The conversation stayed on horses at the restaurant, and when the woman in the booth next to them left she paused and told them she had a horse in a trailer outside, along with the keys to a local corral if Tretter wanted a test ride. 

Anna, meet Monty. Monty, Anna. “He walked, trotted, and just stopped,” Tretter said. “But I fell in love with him. I knew it was either fate, or a big mistake.” 

Early indications were the latter. 

“We got him home and he was terrible,” Tretter said. “He bucked me off so many times. I’d say I cried three out of five times I rode him.” 

The turnaround started at the same place where Tretter began really honing her roping skills: A corral owned by Tammy Jo and Richard Carpenter.  

“I started just barely roping and we heard about them and went to an open practice,” Tretter said. “Winter of freshman year I started roping with them, and just kind of worked my way up. “ 

They also helped her get Monty used to roping: That is, they helped Tretter get her horse squared away. 

“He didn’t know his job,” Tammy Jo Carpenter said. “So we tried to help her understand what the job is and walk her through the process of having him do his job. 

”It wasn’t that he was a bad horse.
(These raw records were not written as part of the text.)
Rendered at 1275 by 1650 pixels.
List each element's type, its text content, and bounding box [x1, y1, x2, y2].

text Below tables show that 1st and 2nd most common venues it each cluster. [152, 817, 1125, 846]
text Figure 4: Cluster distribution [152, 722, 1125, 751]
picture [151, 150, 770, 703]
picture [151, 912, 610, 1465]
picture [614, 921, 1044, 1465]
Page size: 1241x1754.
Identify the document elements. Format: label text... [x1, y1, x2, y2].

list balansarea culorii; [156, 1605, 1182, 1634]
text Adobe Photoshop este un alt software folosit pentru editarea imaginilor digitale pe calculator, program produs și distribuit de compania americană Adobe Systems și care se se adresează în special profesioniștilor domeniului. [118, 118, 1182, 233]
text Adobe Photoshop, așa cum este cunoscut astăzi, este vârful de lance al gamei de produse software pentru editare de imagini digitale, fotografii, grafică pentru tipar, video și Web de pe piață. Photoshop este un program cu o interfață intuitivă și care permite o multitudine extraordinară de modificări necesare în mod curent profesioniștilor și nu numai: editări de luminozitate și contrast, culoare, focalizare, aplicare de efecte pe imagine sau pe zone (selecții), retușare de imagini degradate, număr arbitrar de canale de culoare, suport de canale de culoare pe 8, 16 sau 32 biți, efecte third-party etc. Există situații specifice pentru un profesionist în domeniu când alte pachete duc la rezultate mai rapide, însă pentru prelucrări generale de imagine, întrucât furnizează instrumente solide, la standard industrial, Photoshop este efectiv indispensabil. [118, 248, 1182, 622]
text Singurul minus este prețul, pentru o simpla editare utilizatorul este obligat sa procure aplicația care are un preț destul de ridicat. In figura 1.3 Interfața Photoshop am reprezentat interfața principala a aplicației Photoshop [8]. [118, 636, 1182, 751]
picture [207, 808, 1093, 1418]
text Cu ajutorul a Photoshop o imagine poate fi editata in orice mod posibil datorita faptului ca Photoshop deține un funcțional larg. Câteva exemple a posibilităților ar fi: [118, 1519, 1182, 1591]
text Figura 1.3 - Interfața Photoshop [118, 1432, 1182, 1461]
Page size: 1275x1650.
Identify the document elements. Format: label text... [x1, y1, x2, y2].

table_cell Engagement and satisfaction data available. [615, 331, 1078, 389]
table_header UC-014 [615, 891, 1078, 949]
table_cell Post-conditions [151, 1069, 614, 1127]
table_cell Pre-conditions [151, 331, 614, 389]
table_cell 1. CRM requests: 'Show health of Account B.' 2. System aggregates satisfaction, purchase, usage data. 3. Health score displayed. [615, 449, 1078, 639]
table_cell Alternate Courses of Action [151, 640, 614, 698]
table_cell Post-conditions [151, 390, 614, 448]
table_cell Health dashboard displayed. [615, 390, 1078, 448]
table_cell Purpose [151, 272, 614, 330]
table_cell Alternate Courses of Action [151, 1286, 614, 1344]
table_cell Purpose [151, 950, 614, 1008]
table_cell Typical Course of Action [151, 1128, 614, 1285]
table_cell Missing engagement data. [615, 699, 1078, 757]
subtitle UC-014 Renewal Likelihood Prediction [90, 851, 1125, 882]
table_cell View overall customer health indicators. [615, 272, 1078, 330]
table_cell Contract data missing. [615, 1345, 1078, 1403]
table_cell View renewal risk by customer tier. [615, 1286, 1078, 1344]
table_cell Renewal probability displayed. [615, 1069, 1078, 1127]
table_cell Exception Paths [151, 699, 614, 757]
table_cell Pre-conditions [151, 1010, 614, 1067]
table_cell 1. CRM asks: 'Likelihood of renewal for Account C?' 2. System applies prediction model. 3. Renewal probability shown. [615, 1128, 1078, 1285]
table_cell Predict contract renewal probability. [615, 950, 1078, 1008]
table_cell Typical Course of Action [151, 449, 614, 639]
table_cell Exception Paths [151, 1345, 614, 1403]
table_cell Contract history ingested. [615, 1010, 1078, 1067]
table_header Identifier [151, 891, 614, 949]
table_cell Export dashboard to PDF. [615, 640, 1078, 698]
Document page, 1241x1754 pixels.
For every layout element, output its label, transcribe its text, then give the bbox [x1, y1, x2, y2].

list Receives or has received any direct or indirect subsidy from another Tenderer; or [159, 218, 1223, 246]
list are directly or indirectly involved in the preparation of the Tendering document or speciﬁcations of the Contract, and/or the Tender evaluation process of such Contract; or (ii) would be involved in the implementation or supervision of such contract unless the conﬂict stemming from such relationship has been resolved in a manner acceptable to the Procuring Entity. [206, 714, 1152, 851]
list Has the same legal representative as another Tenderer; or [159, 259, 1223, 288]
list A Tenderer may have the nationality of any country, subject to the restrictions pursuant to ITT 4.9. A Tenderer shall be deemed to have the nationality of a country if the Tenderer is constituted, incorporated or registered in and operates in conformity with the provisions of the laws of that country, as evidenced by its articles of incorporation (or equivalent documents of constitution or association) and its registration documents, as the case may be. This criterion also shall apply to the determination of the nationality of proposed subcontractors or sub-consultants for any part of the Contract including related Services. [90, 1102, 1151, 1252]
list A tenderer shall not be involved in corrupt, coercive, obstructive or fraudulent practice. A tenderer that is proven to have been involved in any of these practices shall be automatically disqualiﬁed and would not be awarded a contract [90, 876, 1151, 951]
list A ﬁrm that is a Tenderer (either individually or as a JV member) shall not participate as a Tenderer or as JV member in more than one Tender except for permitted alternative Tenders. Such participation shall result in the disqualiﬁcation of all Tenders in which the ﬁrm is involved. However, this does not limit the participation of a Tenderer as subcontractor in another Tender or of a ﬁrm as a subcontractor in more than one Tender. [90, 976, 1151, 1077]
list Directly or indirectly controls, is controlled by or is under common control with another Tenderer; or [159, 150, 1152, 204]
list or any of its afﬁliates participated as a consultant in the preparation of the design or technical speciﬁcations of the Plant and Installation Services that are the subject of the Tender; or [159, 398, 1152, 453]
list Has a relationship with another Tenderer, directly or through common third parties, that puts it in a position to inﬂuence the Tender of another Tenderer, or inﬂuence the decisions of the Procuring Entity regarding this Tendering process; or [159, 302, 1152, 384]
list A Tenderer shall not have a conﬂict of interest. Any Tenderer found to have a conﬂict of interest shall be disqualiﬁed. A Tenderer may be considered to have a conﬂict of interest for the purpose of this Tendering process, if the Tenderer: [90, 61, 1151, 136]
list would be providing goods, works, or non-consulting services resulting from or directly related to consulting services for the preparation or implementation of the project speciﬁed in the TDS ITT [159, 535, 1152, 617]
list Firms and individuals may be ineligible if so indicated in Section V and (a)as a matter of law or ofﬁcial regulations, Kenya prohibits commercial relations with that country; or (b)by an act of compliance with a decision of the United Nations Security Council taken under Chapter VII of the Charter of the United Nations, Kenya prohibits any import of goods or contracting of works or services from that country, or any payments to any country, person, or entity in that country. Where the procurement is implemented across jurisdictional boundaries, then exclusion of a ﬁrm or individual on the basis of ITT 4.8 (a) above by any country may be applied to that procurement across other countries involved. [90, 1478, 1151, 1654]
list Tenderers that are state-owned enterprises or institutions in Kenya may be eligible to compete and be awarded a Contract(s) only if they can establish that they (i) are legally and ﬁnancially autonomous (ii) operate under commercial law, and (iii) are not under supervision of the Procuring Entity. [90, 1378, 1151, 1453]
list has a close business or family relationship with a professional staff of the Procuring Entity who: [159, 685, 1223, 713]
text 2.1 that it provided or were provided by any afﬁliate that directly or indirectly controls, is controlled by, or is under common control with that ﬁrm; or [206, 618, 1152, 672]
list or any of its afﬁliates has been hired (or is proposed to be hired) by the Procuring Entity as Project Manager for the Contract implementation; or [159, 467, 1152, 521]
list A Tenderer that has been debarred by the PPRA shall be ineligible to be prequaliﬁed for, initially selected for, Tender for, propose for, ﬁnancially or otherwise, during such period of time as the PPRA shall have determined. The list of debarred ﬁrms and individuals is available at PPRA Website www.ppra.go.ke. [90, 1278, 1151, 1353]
It happens, the box is small and it can go bad real fast. You just have to have the skills to know what do, when, and we helped her develop those skills.” 

Somewhere in there the Carpenters — “She’s a great kid,” said Tammy Jo — also told her: You’re good enough to do this in college. 

“I don’t know if they were just saying that to make me feel good,” Tretter said. “But it was after that I started to take myself a little more seriously.” 

It’s worth noting that Tammy Jo and Richard both competed in rodeo at MSU, and that Tretter is interested in engineering. She said as much to Bryce Wilson, who as Director of Work-Based Learning at Glacier helped her look at some local engineering firms. This is how she ended up being an intern at Core Water Consulting. 

All of this dovetails with Montana State, home to excellent programs for engineering and rodeo. Tretter has committed to breakaway roping, so much so that the talented distance runner has foregone her senior season of track. She’s even more excited about MSU. 

She says this on her way back to Kila, where she’s lived and rode horses as far back as she can remember. Then, six years ago, she found a horse of her own. 

“I couldn’t ask for a better horse,” she says of Monty. “He does his job for me every time. He’s a game-changer.”